Unverzichtbare Dreifaltigkeit eines richtigen Wirtshaustisches: die Salz-Pfeffer-Maggi-Menage, die bei Natascha Orlik aber vor allem dekorativen Charakter hat.

Foto: Gerhard Wasserbauer
Foto: Gerhard Wasserbauer

Wenn ein Lokal sich "Wia Z'haus" nennt, dann darf man sich nicht wundern, wenn es von den einschlägigen Wirtshausführern und sonstigen Restaurantexperten erst einmal ignoriert wird: Zu zahlreich (und oft auch eher zwielichtig) sind mittlerweile die Lokale im Lande, die sich nämliches Wortspiel zum Namen gemacht haben, das, nur nebenbei, lediglich scheinbar Sinn macht. Ins Wirtshaus geht man nämlich hauptsächlich aus einem Grund: um sich eben nicht zu Hause fühlen zu müssen, wo Essen gekocht, Geschirr gewaschen, Kinder zurecht gewiesen, Socken verräumt und bessere Hälften befriedet werden wollen.

Jenes "Wiener Wia Z'haus", das sich an die Ecke Gußhausstraße und Karlsgasse in Wien-Wieden schmiegt und auf der anderen Gassenseite, im Schatten einer alten Platane, einen mehr als angenehmen Schanigarten bietet, gibt es seit nunmehr sechs Jahren - und von Zwielicht ist in den hellen, hohen Räumen mit alter Schank und Meublage keine Spur. Wirtin Natascha Orlik führte davor mit ihrem nunmehrigen Exmann das "Alte Fassl" in der Ziegelofengasse mit seinem legendär lauschigen, geschotterten Hofgarten.

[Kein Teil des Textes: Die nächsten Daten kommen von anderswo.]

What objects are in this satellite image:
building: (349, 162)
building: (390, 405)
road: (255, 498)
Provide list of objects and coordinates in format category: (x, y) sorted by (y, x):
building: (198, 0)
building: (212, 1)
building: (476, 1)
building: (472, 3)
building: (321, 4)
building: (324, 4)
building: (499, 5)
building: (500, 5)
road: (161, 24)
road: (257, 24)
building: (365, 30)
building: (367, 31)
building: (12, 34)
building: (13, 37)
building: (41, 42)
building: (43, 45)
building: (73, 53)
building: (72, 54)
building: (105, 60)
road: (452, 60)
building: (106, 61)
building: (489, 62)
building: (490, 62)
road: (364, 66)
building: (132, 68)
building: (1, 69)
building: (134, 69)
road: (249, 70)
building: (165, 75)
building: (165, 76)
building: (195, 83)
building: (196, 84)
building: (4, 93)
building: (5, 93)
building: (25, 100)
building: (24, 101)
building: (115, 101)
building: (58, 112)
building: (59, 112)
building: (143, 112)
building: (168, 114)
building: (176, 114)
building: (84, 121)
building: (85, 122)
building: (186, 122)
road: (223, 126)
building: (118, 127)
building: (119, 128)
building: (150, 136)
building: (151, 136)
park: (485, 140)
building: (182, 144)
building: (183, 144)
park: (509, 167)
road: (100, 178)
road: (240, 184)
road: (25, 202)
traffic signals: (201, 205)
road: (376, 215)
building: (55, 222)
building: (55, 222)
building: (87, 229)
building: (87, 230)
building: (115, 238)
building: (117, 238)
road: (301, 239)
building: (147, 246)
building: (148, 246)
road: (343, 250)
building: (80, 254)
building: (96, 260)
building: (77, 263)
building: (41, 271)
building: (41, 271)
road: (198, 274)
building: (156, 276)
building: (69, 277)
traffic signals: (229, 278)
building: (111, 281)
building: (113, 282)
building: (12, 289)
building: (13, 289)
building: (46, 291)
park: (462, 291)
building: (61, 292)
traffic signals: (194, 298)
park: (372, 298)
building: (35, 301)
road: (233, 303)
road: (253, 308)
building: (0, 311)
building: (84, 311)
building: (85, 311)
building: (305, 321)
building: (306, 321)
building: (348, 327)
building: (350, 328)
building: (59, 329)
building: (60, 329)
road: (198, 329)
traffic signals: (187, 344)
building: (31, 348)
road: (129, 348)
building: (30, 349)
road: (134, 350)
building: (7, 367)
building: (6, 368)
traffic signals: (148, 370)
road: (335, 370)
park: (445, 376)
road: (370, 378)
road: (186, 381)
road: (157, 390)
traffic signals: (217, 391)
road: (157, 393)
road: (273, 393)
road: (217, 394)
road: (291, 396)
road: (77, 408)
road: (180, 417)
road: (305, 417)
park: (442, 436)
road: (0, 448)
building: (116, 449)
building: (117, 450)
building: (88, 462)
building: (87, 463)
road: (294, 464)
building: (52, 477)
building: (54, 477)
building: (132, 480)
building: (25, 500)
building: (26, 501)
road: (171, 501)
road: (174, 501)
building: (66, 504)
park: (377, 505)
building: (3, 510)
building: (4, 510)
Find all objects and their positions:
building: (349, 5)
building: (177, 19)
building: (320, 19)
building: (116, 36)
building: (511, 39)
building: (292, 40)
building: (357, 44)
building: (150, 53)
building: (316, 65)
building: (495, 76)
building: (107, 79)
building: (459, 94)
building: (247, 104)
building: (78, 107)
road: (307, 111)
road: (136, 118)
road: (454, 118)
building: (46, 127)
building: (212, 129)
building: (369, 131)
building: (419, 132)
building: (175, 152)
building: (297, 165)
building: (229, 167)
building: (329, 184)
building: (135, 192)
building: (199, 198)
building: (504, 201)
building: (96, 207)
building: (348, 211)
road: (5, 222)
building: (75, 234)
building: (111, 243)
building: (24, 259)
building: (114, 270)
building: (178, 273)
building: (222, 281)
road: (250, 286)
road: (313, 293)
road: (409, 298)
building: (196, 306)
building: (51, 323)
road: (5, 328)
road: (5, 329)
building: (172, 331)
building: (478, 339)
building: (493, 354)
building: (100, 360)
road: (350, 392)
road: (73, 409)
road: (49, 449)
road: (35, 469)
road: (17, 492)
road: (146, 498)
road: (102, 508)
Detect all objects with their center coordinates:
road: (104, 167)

Wie jenes verfügt auch das "Wia Z'haus" über ein altes, getäfeltes Gastzimmer mit sehr schönen Gasthausstühlen und einer alten Schank mit (beinahe) originaler Kühlung.

Wie anno dazumal...

An den Wänden darf Natascha Orliks Lebensgefährte seine Sammlung alter Reklameschilder ausstellen, und die hat es in sich: vom Eskimo-Eisschild aus Blech, auf dem der Urzeit-Schlecker Jolly noch als "neu" angepriesen wird (für Preisnostalgiker: zwei Schilling), über rare, emaillierte Libella-, FruKola- und Sinalco-Limonadenschilder, Tafeln aus Zeiten, als das Viertel Zöbinger Riesling um 60 Groschen veräußert wurde, bis zu wirtschaftswunderlichen Thea-Margarine-Reklamen, in denen der pflanzenfettige Block tatsächlich für die Sauce hollandaise zum Spargel empfohlen wird.

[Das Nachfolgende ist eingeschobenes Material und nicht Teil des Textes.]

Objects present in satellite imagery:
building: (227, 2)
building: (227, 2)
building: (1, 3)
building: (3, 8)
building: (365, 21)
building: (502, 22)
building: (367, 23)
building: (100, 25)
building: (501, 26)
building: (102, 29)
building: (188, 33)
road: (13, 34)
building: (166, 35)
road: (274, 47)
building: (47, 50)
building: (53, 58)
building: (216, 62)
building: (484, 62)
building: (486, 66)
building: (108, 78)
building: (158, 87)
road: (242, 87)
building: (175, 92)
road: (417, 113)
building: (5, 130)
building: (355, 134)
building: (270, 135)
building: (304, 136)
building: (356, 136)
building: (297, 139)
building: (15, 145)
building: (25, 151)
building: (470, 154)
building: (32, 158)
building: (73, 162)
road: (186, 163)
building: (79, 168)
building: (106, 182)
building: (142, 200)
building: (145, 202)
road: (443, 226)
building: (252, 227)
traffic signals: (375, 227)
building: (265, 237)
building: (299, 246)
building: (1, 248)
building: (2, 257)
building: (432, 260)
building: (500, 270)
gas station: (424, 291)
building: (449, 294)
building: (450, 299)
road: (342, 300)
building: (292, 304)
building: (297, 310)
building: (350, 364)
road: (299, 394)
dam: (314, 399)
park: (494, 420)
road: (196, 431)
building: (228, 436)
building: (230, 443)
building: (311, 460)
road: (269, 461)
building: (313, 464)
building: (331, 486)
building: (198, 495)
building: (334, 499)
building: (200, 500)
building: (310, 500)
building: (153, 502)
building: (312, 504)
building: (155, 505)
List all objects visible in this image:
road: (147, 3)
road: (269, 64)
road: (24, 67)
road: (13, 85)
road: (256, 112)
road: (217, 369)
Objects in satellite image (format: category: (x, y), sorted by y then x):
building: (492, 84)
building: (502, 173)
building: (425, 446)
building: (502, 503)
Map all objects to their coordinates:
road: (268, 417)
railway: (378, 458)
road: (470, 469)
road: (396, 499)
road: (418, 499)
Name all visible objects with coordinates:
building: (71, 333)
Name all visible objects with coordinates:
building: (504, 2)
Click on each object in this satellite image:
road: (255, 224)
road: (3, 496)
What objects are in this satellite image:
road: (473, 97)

Von derlei Verirrungen ist in der Küche zum Glück nichts zu bemerken. Die Leberknödelsuppe mit zwei gut gewürzten Knödeln ist mehr als anständig, die auf dem Tisch harrende Menage samt Maggi-Flasche fügt sich prächtig ins nostalgische Interieur, darf aber ungenutzt bleiben. Erdäpfel-Vogerlsalat mit Speck und Croutons hat die Größe einer massiven Hauptspeise - schade, dass aus der angekündigten Senfsauce dann doch nur ein mattsäuerliches Jogurtdressing wurde.

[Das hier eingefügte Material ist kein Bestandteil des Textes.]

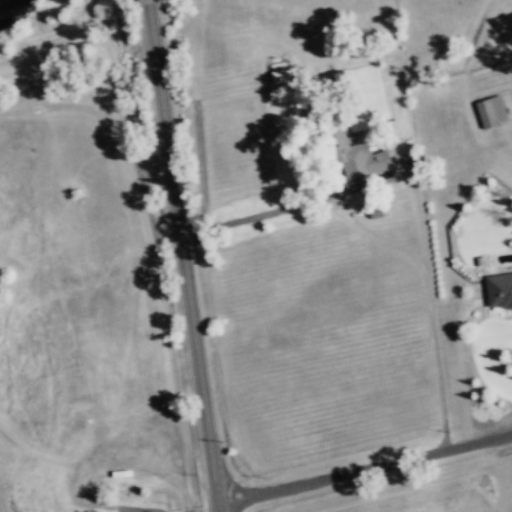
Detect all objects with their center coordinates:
road: (146, 0)
building: (281, 75)
building: (489, 111)
building: (355, 158)
road: (180, 256)
building: (498, 290)
road: (363, 467)
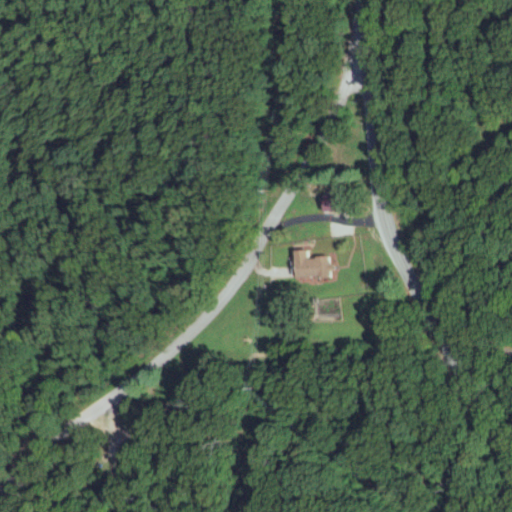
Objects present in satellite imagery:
building: (341, 201)
road: (327, 217)
road: (395, 234)
building: (317, 264)
road: (219, 304)
road: (481, 328)
road: (134, 449)
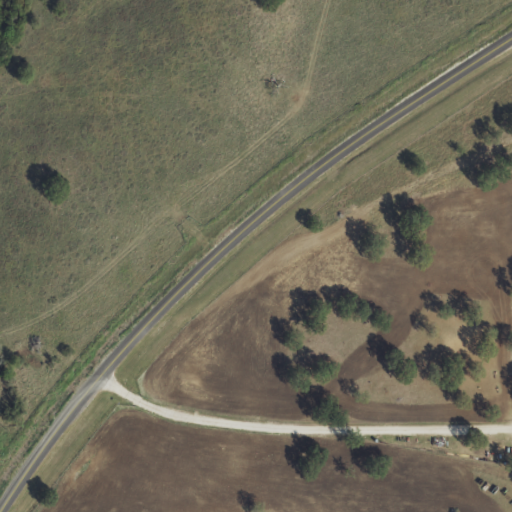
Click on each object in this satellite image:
road: (229, 245)
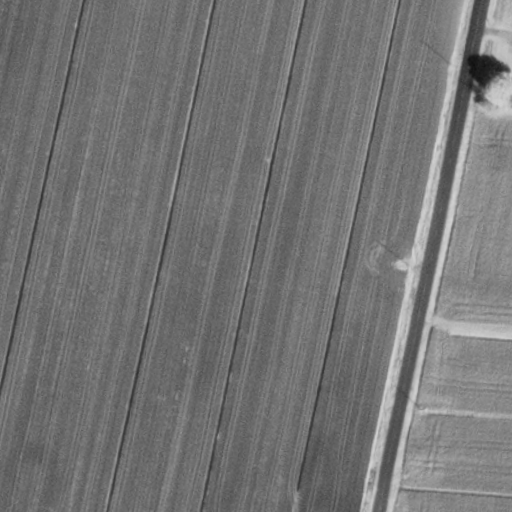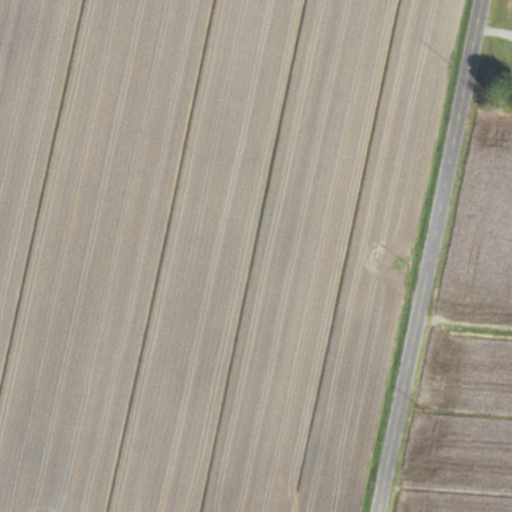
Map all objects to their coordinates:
road: (423, 256)
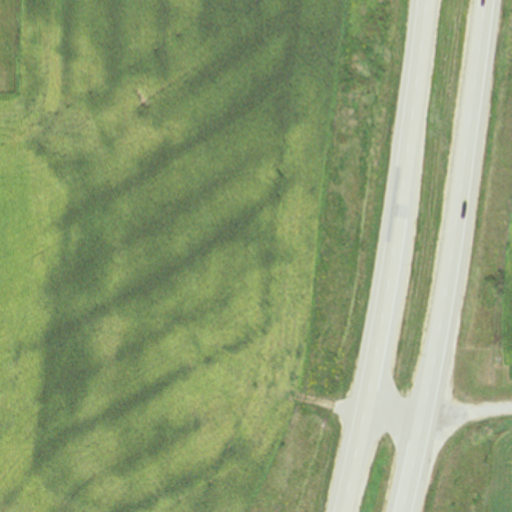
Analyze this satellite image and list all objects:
road: (393, 257)
road: (451, 257)
road: (467, 416)
road: (393, 418)
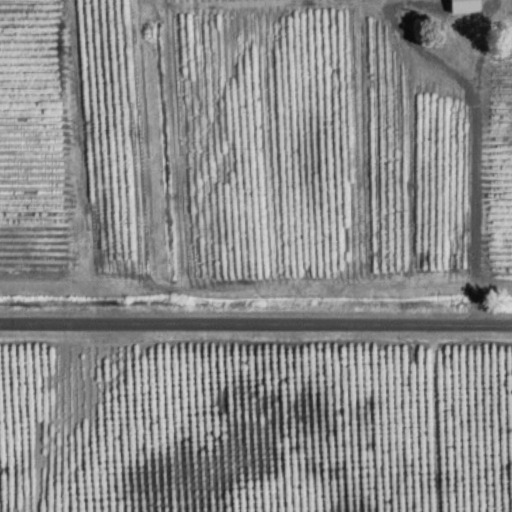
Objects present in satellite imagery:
building: (462, 5)
road: (475, 94)
road: (256, 324)
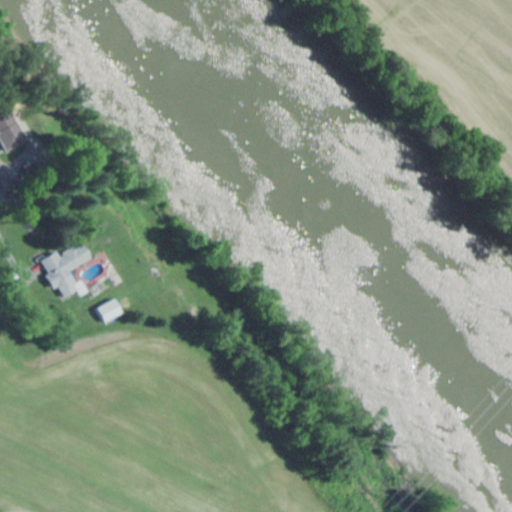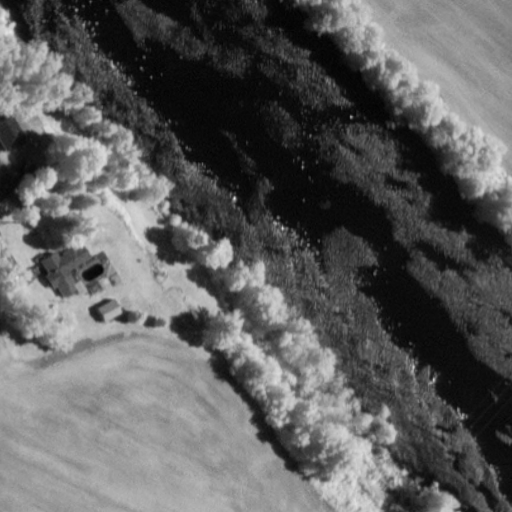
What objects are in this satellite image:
building: (11, 128)
road: (0, 187)
road: (18, 205)
river: (318, 213)
building: (68, 269)
building: (112, 310)
road: (64, 411)
road: (215, 474)
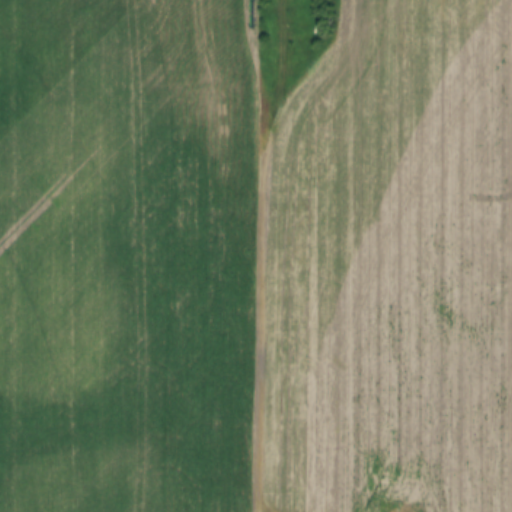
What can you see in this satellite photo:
road: (262, 254)
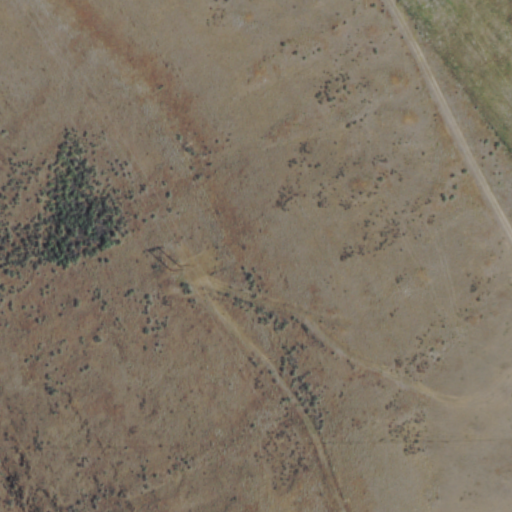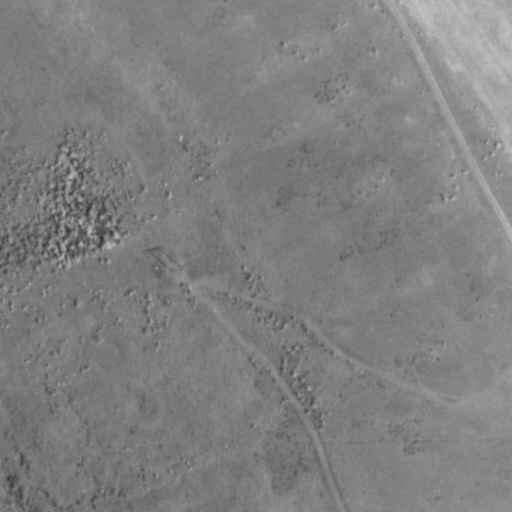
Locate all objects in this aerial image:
power tower: (175, 266)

... und irgendwie doch daheim

Dafür ist die gebackene Kalbsleber samt Mayonnaise- und Gurkensalat schlicht großartig, nicht zu dünn geschnitten und augenscheinlich in der Pfanne zu butterzarter Finesse gebrutzelt. Kein Wunder, dass auch der Sechser-Tisch Franzosen, offenbar Stammgäste aus der nahen Botschaft, sich mehrheitlich dafür entscheidet - dabei ist Gebackenes sonst meist ein sicherer Fluchtgrund für hierorts widerständige Gallier.

Überhaupt scheinen die meisten Tische mit Stammgästen besetzt zu sein, Studenten und Professoren von der nahen TU ebenso wie jene zwei Buben, die sich an überbackenen Schinkenfleckerln (Tagesteller) und Obi gespritzt gütlich tun, um den Kellner danach wissen zu lassen, "dass die Mama am Wochenende zahlen kommt". Spätestens dann fühlt man sich im "Wia Z'haus" doch irgendwie daheim.